SCISAT-1 is a Canadian satellite designed to make observations of the Earth's atmosphere. Its main instruments are an optical Fourier transform infrared spectrometer, the ACE-FTS Instrument, and an ultraviolet spectrophotometer, MAESTRO. These devices record spectra of the Sun, as sunlight passes through the Earth's atmosphere, making analyses of the chemical elements of the atmosphere possible.

==Design and construction==
SCISAT is a relatively small satellite weighing 150 kg. It is partly drum shaped and measures about 1.5 metres by 1.5 metres. The Canadian Space Agency (CSA) coordinated its design, launch and use. The main contractors were Bristol Aerospace of Winnipeg, Manitoba, who were prime contractor for the bus, and ABB Bomem Inc. of Quebec City, Quebec who developed the ACE-FTS instrument. The total development cost of SCISAT, as estimated by the CSA in 2003, was about CDN$60M. As of years after launch, the satellite and its instruments are still operating.

===ACE-FTS===
The ACE-FTS instrument is the main payload of the SCISAT-1 spacecraft. The primary scientific goal of the Atmospheric Chemistry Experiment (ACE) is to measure and understand the chemical and dynamical processes that control the distribution of ozone in the upper troposphere and stratosphere. The principle of ACE measurement is the solar occultation technique. A high inclination (74 degrees), low Earth orbit 650 km will provide ACE coverage of tropical, mid-latitudes and polar regions.

The spectrometer is an adapted version of the classical Michelson interferometer using an optimized optical layout. Its highly folded double-pass optical design results in a very high performance instrument with a compact size. A signal-to-noise ratio better than 100 is achieved, with a field-of-view of 1.25 mrad and an aperture diameter of 100 mm (4"). A semiconductor laser is used as the metrology source of the interferometer sub-system.

The auxiliary Visible/Near-infrared Imager (VNI) monitors aerosols based on the extinction of solar radiation using two filtered detectors at 0.525 and 1.02 micrometres. The instrument also includes a Suntracker mechanism providing fine pointing toward the radiometric center of the Sun with stability better than 3 μrad. The ACE-FTS instrument was launched on August 12, 2003.

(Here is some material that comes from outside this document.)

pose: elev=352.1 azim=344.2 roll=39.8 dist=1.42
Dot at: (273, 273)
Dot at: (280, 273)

ABB was the prime contractor for the design and manufacturing of the ACE-FTS instrument.

===MAESTRO===
The Measurements of Aerosol Extinction in the Stratosphere and Troposphere Retrieved by Occultation (MAESTRO) instrument aboard SCISAT-1 measures the vertical distribution of ozone, nitrogen dioxide, water vapour, and aerosols in the Earth's atmosphere. MAESTRO consists of a UV-VIS-NIR spectrophotometer that measures the 285-1030 nm spectral region.

==Orbit==
SCISAT passes through the Earth's shadow 15 times per day, profiting from the occultation of the Sun to make a spectrographic analysis of the structure and chemistry of those parts of the upper atmosphere that are too high to be reached by balloons and airplanes and too low to be visited by orbiting satellites. This kind of analysis can help understand the depletion of the ozone layer and other upper atmosphere phenomena.

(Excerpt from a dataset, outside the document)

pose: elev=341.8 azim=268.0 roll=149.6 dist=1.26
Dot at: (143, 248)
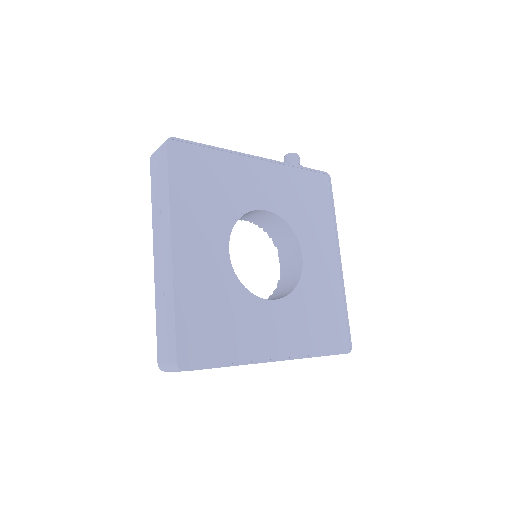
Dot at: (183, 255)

SCISAT was placed in low Earth orbit by a Pegasus rocket launched from a NASA Lockheed L-1011 carrier aircraft on August 12, 2003 from Vandenberg Air Force Base. Expected to operate for two to five years, it was still operational in 2025. Current information may be obtained from the ACE Mission Information for Public Data Release report.

The University of Waterloo, York University, the University of Toronto, and several other Canadian universities collaborated in the design of the experiments, and in several aspects of the testing of the satellite.